**Exercise directions**:
Output exactly the lines between the one holding "your schema markup equal to the name of the" and the last line of the data below, both of those lines included.

** Data for the task follows **

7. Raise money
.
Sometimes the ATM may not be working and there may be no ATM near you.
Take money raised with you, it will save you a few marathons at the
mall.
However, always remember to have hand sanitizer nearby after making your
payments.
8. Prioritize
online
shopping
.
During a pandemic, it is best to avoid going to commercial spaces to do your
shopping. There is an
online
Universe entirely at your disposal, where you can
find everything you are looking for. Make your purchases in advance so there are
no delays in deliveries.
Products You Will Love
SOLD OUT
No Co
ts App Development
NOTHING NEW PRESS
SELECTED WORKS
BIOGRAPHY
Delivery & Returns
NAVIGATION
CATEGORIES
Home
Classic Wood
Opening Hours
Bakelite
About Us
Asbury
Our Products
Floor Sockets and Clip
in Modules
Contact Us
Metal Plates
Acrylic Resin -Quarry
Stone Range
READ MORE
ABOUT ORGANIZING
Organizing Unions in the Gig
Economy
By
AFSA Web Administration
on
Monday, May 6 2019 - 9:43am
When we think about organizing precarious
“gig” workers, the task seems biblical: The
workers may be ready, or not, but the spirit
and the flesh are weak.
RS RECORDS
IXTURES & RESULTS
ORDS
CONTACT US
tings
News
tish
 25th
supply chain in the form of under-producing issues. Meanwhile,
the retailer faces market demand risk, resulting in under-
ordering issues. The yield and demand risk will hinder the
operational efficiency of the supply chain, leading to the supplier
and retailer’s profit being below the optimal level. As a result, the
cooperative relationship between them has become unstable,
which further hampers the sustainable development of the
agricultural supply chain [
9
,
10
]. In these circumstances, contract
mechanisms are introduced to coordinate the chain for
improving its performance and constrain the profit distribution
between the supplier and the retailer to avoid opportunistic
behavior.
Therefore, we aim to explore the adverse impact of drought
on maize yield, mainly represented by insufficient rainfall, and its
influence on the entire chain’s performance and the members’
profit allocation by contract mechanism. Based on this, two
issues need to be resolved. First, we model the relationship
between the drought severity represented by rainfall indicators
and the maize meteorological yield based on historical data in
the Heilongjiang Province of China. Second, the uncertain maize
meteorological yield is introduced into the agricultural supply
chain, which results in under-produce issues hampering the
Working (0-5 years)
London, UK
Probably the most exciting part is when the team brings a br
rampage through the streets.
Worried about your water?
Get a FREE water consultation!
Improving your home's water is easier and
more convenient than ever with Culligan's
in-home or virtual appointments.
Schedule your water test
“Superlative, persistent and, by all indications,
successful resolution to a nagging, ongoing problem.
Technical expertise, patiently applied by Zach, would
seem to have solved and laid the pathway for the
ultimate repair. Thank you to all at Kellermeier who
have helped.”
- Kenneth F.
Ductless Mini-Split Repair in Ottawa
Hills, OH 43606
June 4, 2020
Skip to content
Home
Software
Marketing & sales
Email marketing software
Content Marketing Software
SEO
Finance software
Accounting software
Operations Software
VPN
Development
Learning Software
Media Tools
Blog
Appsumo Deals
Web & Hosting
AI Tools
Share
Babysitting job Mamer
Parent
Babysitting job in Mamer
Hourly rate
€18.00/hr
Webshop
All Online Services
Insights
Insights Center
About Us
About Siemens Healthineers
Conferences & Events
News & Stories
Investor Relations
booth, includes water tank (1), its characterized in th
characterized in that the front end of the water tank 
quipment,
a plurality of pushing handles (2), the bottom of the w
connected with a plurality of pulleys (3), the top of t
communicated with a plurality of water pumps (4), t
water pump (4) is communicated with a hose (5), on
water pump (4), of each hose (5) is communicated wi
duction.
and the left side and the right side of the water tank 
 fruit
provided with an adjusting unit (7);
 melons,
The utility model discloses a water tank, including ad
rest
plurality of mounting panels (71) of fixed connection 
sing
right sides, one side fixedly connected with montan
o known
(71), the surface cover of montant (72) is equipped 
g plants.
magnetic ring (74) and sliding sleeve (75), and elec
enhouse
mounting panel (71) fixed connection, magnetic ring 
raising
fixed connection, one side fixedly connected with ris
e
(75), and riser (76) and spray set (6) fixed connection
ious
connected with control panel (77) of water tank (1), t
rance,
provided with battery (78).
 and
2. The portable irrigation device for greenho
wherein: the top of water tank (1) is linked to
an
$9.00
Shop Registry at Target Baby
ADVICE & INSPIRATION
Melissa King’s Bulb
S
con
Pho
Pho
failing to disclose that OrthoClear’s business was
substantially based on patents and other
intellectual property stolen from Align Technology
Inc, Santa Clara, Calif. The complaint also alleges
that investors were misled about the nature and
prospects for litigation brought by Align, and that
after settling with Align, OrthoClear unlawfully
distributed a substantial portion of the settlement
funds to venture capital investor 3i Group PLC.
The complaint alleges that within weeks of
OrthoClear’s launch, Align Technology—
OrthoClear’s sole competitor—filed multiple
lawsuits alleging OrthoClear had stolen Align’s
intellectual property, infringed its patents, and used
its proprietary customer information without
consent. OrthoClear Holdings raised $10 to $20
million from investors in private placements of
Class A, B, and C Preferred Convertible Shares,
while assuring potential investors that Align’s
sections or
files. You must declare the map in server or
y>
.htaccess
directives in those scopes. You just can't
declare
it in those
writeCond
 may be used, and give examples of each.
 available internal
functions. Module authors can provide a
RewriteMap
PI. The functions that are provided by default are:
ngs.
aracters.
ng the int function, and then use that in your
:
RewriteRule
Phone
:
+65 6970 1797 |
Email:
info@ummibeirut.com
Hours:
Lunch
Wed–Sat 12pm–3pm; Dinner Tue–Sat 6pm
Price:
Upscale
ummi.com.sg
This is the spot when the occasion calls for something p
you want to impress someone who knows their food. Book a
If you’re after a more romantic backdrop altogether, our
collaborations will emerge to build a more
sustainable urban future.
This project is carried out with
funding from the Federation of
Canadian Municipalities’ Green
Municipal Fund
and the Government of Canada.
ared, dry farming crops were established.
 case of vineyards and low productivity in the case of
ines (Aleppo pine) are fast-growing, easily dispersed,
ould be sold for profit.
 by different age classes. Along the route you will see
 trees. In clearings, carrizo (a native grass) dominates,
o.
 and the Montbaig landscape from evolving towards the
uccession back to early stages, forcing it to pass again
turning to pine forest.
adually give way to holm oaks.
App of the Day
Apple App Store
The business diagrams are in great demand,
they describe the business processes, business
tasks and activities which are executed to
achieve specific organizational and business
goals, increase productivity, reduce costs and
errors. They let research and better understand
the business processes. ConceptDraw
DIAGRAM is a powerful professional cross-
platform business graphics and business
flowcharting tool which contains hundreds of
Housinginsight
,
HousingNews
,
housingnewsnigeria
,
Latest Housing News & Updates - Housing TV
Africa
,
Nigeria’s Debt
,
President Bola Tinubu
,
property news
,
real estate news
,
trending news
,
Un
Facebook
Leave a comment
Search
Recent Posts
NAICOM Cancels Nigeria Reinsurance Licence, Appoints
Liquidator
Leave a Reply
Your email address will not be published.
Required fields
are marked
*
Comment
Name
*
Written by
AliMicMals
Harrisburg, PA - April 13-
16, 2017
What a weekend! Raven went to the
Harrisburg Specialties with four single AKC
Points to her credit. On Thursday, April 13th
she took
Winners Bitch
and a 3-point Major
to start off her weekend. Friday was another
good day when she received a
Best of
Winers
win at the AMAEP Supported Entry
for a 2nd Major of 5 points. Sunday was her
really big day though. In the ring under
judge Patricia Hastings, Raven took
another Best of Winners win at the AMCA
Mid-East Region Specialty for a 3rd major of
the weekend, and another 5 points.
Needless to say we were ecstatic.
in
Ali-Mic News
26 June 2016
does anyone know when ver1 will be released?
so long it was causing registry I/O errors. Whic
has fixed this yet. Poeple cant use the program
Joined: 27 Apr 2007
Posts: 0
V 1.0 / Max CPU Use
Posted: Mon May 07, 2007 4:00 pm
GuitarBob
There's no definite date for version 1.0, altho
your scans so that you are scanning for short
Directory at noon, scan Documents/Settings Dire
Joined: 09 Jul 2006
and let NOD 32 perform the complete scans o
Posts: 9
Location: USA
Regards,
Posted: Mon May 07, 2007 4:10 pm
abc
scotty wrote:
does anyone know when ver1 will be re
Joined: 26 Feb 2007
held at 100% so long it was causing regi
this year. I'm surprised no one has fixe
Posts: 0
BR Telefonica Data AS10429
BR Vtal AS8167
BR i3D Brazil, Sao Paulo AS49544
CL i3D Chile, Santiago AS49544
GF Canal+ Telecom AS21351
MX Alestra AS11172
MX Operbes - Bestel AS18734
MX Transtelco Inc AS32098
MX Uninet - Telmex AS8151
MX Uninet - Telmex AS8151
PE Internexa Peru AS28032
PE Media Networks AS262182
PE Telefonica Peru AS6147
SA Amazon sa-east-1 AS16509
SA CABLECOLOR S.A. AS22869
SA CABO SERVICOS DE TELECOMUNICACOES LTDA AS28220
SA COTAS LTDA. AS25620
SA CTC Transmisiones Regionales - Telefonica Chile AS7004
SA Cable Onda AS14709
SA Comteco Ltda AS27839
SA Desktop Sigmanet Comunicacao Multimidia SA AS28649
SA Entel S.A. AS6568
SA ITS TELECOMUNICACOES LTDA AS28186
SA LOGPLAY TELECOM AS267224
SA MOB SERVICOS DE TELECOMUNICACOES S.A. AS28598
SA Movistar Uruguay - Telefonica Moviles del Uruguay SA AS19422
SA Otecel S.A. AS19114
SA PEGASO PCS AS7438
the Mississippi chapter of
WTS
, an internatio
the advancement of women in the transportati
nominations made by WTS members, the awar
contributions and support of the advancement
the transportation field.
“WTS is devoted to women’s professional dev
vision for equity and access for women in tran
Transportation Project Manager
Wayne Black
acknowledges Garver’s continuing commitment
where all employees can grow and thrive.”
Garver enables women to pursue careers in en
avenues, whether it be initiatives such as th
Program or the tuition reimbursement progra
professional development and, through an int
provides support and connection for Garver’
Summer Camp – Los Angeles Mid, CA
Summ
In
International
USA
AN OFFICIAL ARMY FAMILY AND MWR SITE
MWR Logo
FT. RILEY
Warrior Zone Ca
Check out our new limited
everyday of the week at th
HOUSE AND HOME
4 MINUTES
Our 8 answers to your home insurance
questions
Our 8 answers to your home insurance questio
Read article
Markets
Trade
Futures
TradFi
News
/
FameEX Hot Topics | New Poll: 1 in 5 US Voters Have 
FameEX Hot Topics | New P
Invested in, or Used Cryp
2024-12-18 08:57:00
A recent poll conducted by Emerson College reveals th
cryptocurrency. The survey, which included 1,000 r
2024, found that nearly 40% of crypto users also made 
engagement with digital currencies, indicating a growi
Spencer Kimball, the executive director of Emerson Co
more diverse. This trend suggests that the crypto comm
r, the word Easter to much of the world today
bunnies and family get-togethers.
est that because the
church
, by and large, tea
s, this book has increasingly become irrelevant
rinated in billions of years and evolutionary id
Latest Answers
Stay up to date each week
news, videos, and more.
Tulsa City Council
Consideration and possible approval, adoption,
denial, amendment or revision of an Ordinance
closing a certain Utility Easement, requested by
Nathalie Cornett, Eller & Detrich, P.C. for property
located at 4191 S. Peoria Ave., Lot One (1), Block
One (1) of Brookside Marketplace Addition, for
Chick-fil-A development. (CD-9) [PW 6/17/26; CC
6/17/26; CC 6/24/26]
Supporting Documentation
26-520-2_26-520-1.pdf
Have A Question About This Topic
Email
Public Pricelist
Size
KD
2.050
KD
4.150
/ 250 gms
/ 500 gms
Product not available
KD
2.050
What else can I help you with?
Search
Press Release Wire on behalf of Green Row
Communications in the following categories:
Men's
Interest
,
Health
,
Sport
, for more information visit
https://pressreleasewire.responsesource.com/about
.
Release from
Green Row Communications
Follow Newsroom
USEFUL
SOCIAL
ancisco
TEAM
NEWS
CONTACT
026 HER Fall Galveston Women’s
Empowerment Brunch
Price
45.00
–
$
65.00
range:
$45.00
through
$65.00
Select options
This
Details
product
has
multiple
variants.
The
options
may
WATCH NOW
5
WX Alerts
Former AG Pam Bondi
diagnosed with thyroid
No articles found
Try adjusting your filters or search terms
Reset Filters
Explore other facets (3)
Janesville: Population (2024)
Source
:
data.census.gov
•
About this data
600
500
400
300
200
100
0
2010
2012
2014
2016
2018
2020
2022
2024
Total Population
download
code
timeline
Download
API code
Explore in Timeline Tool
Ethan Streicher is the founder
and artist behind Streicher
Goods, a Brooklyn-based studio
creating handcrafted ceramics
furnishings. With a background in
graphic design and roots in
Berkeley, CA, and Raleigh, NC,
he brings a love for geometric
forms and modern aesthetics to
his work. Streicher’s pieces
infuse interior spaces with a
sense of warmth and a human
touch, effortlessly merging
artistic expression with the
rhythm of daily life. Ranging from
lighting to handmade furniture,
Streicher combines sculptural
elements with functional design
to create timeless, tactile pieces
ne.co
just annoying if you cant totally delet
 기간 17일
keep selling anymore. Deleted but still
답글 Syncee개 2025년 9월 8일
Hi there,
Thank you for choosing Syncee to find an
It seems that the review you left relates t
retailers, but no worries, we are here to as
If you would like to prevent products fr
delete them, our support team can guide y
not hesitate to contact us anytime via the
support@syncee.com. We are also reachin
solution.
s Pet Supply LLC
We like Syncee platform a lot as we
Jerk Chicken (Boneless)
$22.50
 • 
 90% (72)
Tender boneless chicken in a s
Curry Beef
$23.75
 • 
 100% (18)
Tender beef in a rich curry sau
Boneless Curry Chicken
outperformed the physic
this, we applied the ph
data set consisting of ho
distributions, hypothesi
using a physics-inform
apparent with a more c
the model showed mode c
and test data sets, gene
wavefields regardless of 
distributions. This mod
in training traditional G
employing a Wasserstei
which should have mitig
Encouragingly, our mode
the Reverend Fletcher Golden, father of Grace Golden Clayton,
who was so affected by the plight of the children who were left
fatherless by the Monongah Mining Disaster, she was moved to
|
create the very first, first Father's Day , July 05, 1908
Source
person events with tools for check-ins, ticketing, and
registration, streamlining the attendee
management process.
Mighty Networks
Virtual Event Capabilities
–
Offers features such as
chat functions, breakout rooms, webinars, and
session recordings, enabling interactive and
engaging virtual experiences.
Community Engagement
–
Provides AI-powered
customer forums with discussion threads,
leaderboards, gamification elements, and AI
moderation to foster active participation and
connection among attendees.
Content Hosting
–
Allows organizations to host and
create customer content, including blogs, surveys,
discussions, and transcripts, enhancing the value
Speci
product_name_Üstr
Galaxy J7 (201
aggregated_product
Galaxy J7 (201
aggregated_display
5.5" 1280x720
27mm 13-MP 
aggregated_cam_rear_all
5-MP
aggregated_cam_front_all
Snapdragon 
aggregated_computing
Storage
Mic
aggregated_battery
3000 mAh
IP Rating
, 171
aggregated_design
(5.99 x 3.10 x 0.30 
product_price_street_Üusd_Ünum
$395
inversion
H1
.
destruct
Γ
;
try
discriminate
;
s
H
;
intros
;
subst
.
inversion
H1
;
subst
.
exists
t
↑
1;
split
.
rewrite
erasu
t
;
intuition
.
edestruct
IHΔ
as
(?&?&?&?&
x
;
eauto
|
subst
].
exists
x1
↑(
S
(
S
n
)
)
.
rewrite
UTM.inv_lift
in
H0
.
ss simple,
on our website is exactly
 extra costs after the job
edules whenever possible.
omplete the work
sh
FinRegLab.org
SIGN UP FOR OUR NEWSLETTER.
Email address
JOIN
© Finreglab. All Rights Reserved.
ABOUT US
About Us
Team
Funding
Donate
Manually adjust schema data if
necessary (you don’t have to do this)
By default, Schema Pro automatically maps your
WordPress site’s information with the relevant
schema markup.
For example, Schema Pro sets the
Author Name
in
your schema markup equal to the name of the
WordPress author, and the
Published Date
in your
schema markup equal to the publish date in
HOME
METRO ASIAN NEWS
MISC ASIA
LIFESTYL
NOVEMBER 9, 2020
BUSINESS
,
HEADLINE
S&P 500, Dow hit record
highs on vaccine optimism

** End of Data for the task **

**Solution to the exercise**:
your schema markup equal to the name of the
WordPress author, and the
Published Date
in your
schema markup equal to the publish date in
HOME
METRO ASIAN NEWS
MISC ASIA
LIFESTYL
NOVEMBER 9, 2020
BUSINESS
,
HEADLINE
S&P 500, Dow hit record
highs on vaccine optimism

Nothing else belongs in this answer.